O movimento do vírus para o encéfalo também pode se dar por contiguidade através da placa cribriforme próxima ao bulbo olfativo. Ademais, os achados como olfato alterado ou hiposmia em paciente infectado pela COVID-19 descomplicado em estágio inicial, devem ser investigados minuciosamente quanto ao envolvimento do SNC. Interessante destacar que um recente relatório afirma que o hospital  de Beijing demonstrou pela primeira vez a detecção do RNA do SARS-CoV-2 no líquido cefalorraquidiano. [7,9]
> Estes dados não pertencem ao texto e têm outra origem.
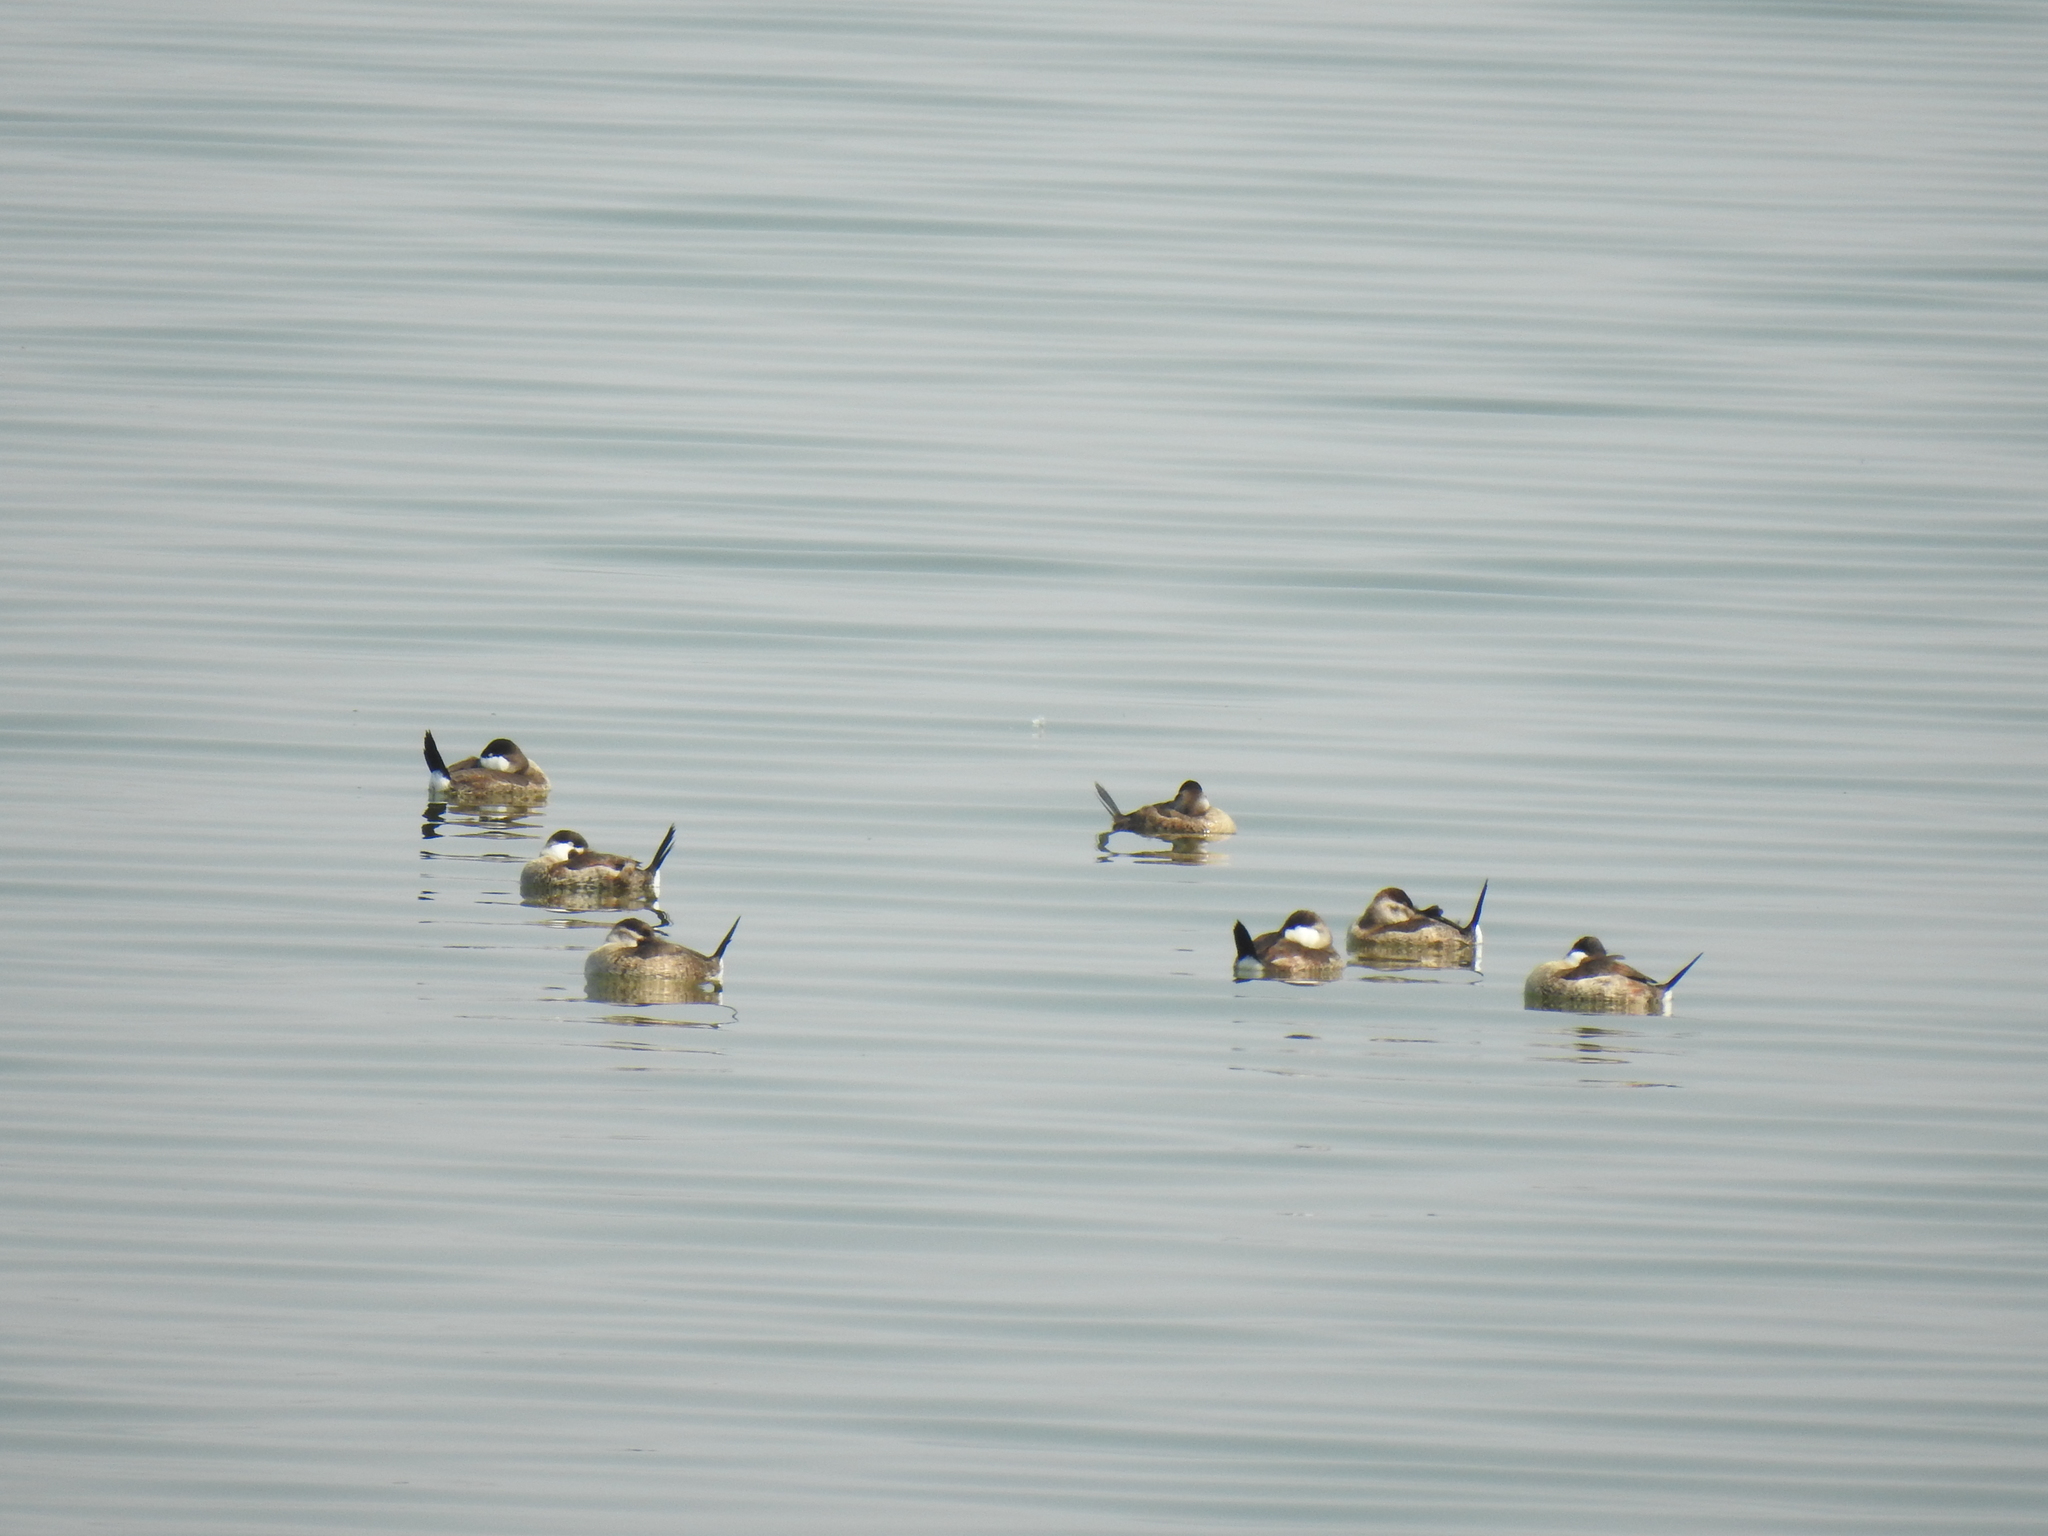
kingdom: Animalia
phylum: Chordata
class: Aves
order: Anseriformes
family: Anatidae
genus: Oxyura
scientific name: Oxyura jamaicensis
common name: Ruddy duck
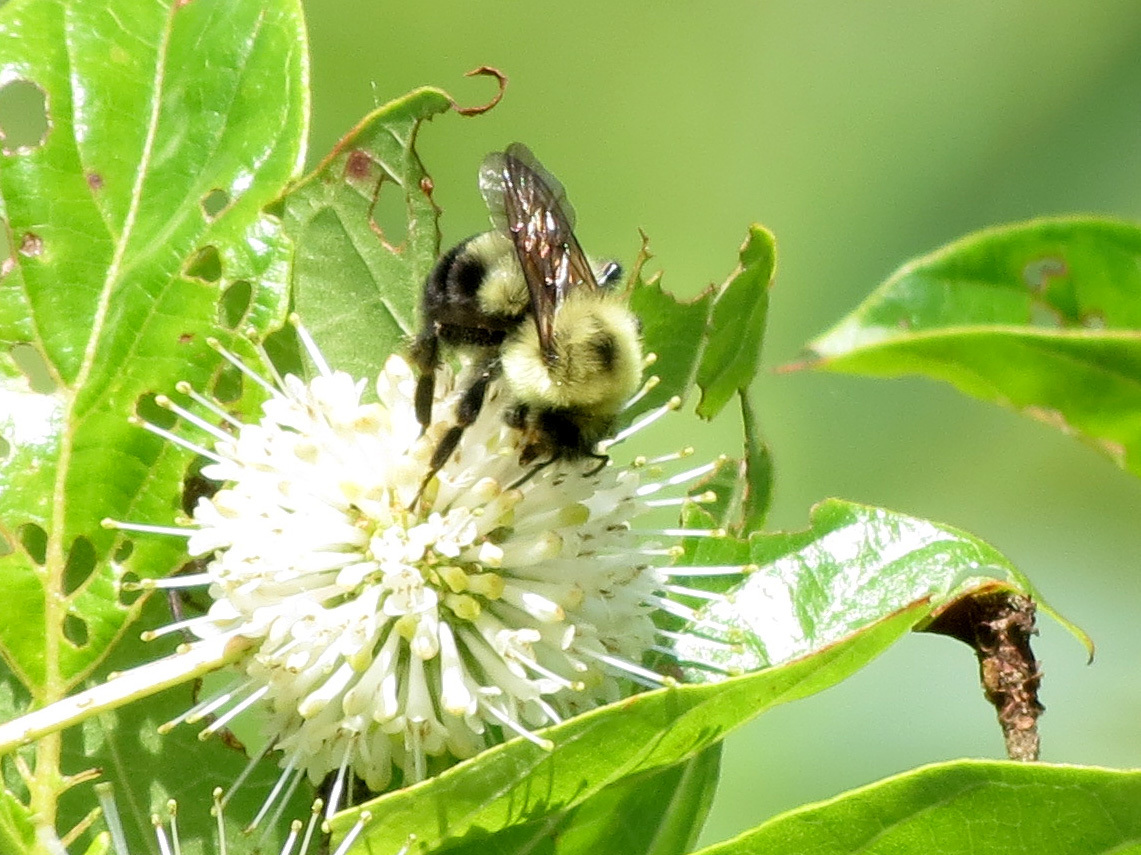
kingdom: Animalia
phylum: Arthropoda
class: Insecta
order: Hymenoptera
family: Apidae
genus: Bombus
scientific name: Bombus bimaculatus
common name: Two-spotted bumble bee
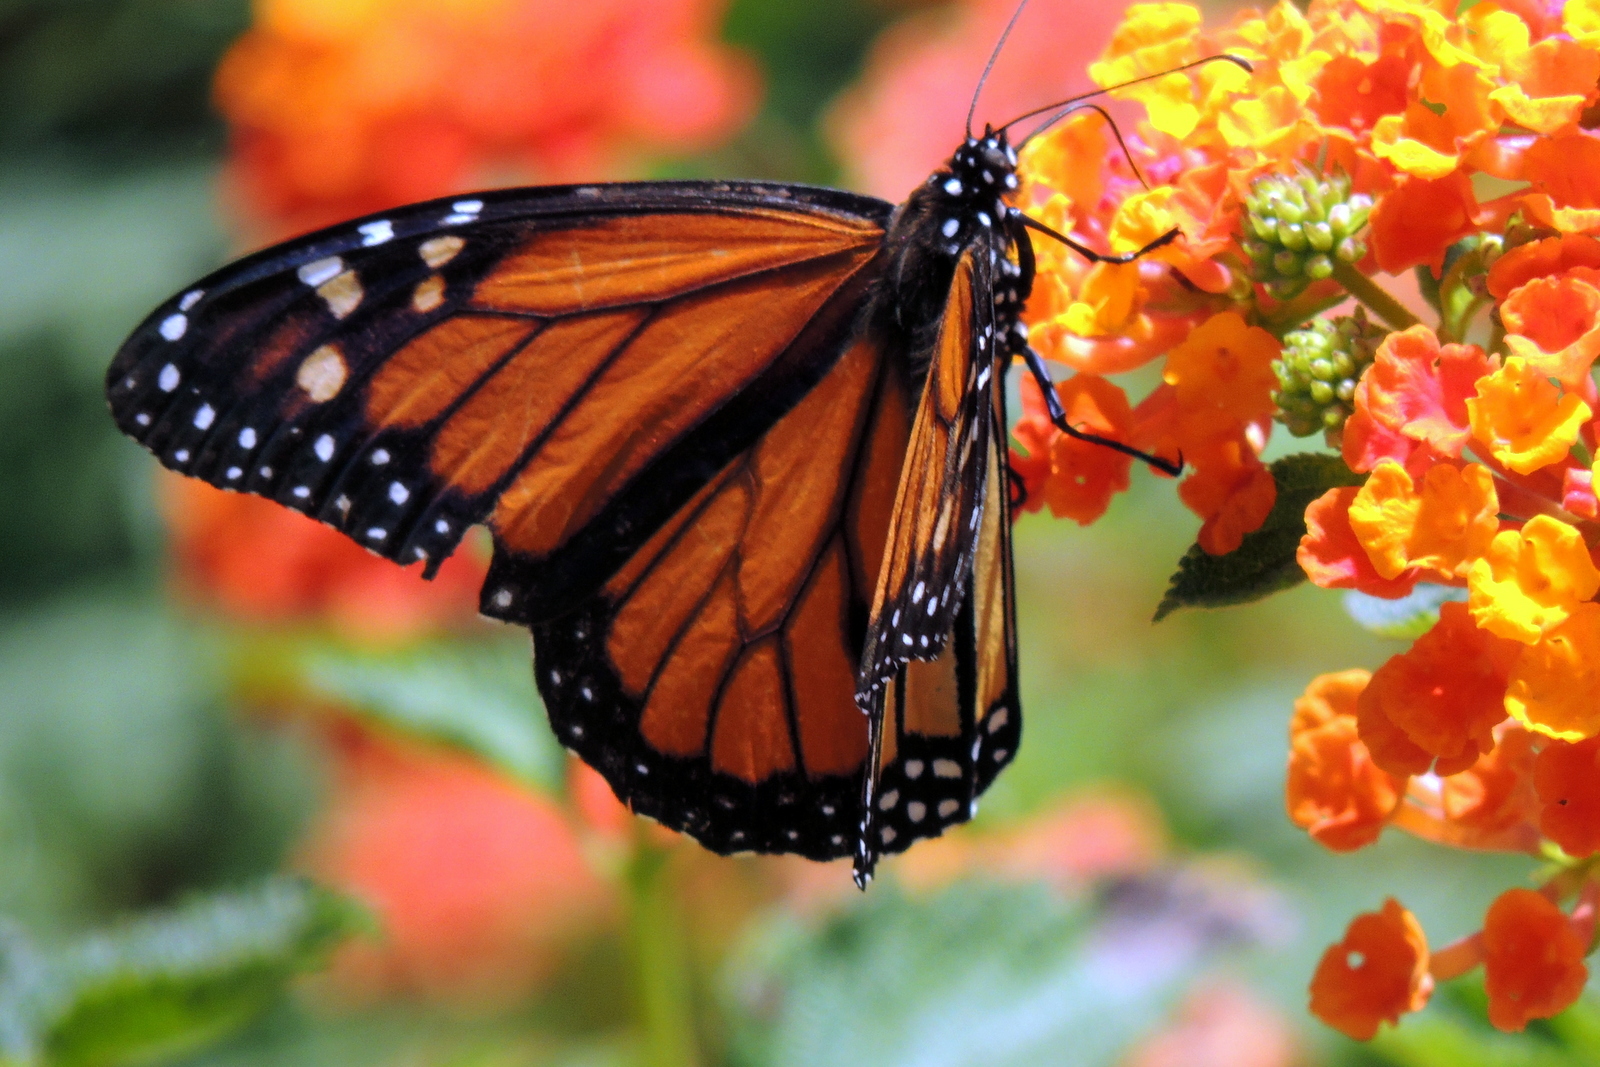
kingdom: Animalia
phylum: Arthropoda
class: Insecta
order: Lepidoptera
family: Nymphalidae
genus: Danaus
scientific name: Danaus plexippus
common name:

Com o recente surto de COVID-19, há uma necessidade urgente de entender o potencial neurotrópico do vírus, a fim de priorizar e individualizar os protocolos de tratamento com base na gravidade da doença e no envolvimento predominante de órgãos nobres como o encéfalo. Além disso, novos protocolos e recomendações devem ser confeccionados à medida que novas evidências científicas surgem a cada momento.

 

Referências

  1. Fauci AS, Lane HC, Redfield RR. Covid-19 — Navigating the Uncharted. N Engl J Med 2020;382:1268–9. https://doi.org/10.1056/NEJMe2002387.
  2. Zhao H, Shen D, Zhou H, Liu J, Chen S. Guillain-Barré syndrome associated with SARS-CoV-2 infection: causality or coincidence? The Lancet Neurology 2020:S1474442220301095. https://doi.org/10.1016/S1474-4422(20)30109-5.
  3. Wang H-Y, Li X-L, Yan Z-R, Sun X-P, Han J, Zhang B-W. Potential neurological symptoms of COVID-19. Ther Adv Neurol Disord 2020;13:175628642091783. https://doi.org/10.1177/1756286420917830.
  4. Poyiadji N, Shahin G, Noujaim D, Stone M, Patel S, Griffith B. COVID-19–associated Acute Hemorrhagic Necrotizing Encephalopathy: CT and MRI Features. Radiology 2020:201187. https://doi.org/10.1148/radiol.2020201187.
  5. Mao L, Wang M, Chen S, He Q, Chang J, Hong C, et al. Neurological Manifestations of Hospitalized Patients with COVID-19 in Wuhan, China: A Retrospective Case Series Study. SSRN Journal 2020. https://doi.org/10.2139/ssrn.3544840
  6. Li, Y.-C., Bai, W.-Z., & Hashikawa, T. (2020). The neuroinvasive potential of SARS-CoV2 may be at least partially responsible for the respiratory failure of COVID-19 patients. Journal of Medical Virology. doi:10.1002/jmv.25728
  7. Baig AM, Khaleeq A, Ali U, Syeda H. Evidence of the COVID-19 virus targeting the CNS: tissue distribution, host–virus interaction, and proposed neurotropic mechanisms. ACS chemical neuroscience. 2020 Mar 13.
  8. Netland, J., Meyerholz, D. K., Moore, S., Cassell, M., and Perlman, S. (2008) Severe acute respiratory syndrome coronavirus infection causes neuronal death in the absence of encephalitis in mice transgenic for human ACE2. J. Virol. 82 (15), 7264−75.